Maybe it's just because I've never needed the complexity, but ASN.1 seems a bit much for any of the formats I've created.

jeroenhd · 3 months ago

The ASN.1 format itself is pretty well-suited for generic file types. Unfortunately, there are very few good, open source/free ASN.1 (de)serializers out there.

In theory you could use ASN.1 DER files the same way you would JSON for human-readable formats. In practice, you're better off picking a different format.

Modern evolutions of ASN.1 like ProtoBuf or Cap'n Proto designed for transmitting data across the network might fit this purpose pretty well, too.

On the other hand, using ASN.1 may be a good way to make people trying to reverse engineer your format give up in despair, especially if you start using the quirks ASN.1 DER comes with and change the identifiers.
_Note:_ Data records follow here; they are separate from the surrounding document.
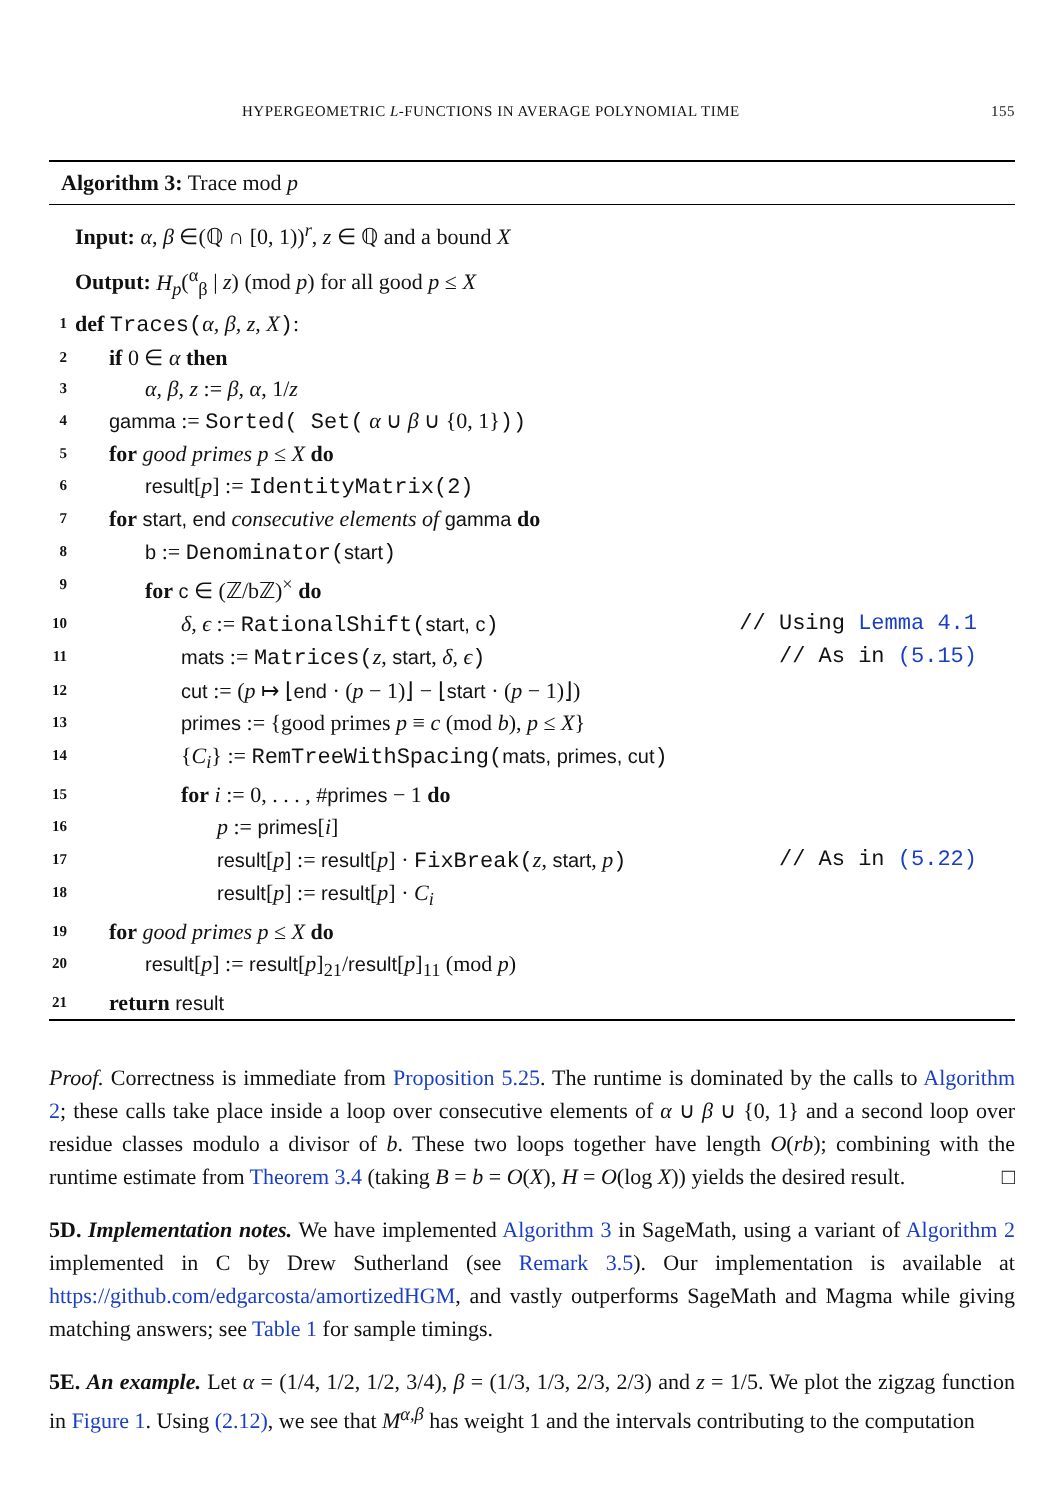HYPERGEOMETRIC L-FUNCTIONS IN AVERAGE POLYNOMIAL TIME 155
Algorithm 3: Trace mod p
Input: α, β ∈(ℚ ∩ [0, 1))<sup>r</sup>, z ∈ ℚ and a bound X
Output: H<sub>p</sub>(<sup>α</sup><sub>β</sub> | z) (mod p) for all good p ≤ X
1 def Traces(α, β, z, X):
2 if 0 ∈ α then
3 α, β, z := β, α, 1/z
4 gamma := Sorted( Set( α ∪ β ∪ {0, 1}))
5 for good primes p ≤ X do
6 result[p] := IdentityMatrix(2)
7 for start, end consecutive elements of gamma do
8 b := Denominator(start)
9 for c ∈ (ℤ/bℤ)<sup>×</sup> do
10 δ, ϵ := RationalShift(start, c) // Using Lemma 4.1
11 mats := Matrices(z, start, δ, ϵ) // As in (5.15)
12 cut := (p ↦ ⌊end · (p − 1)⌋ − ⌊start · (p − 1)⌋)
13 primes := {good primes p ≡ c (mod b), p ≤ X}
14 {C<sub>i</sub>} := RemTreeWithSpacing(mats, primes, cut)
15 for i := 0, . . . , #primes − 1 do
16 p := primes[i]
17 result[p] := result[p] · FixBreak(z, start, p) // As in (5.22)
18 result[p] := result[p] · C<sub>i</sub>
19 for good primes p ≤ X do
20 result[p] := result[p]<sub>21</sub>/result[p]<sub>11</sub> (mod p)
21 return result
Proof. Correctness is immediate from Proposition 5.25. The runtime is dominated by the calls to Algorithm 2; these calls take place inside a loop over consecutive elements of α ∪ β ∪ {0, 1} and a second loop over residue classes modulo a divisor of b. These two loops together have length O(rb); combining with the runtime estimate from Theorem 3.4 (taking B = b = O(X), H = O(log X)) yields the desired result. □
5D. Implementation notes. We have implemented Algorithm 3 in SageMath, using a variant of Algorithm 2 implemented in C by Drew Sutherland (see Remark 3.5). Our implementation is available at https://github.com/edgarcosta/amortizedHGM, and vastly outperforms SageMath and Magma while giving matching answers; see Table 1 for sample timings.
5E. An example. Let α = (1/4, 1/2, 1/2, 3/4), β = (1/3, 1/3, 2/3, 2/3) and z = 1/5. We plot the zigzag function in Figure 1. Using (2.12), we see that M<sup>α,β</sup> has weight 1 and the intervals contributing to the computation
For me too, although you only need to use (and implement) the parts which are relevant for your application and not all of them, so it is not really the problem. (I also never needed to write ASN.1 schemas, and a full implementation of ASN.1 is not necessary for my purpose.) (This is also a reason I use DER instead of BER, even if canonical form is not required; DER is simpler to handle than all of the possibilities of BER.)

mjevans · 3 months ago

Most of that's pretty good.

Compression: For anything that ends up large it's probably desired. Though consider both algorithm and 'strength' based on the use case carefully. Even a simple algorithm might make things faster when it comes time to transfer or write to permanent storage. A high cost search to squeeze out yet more redundancy is probably worth it if something will be copied and/or decompressed many times, but might not be worth it for that locally compiled kernel you'll boot at most 10 times before replacing it with another.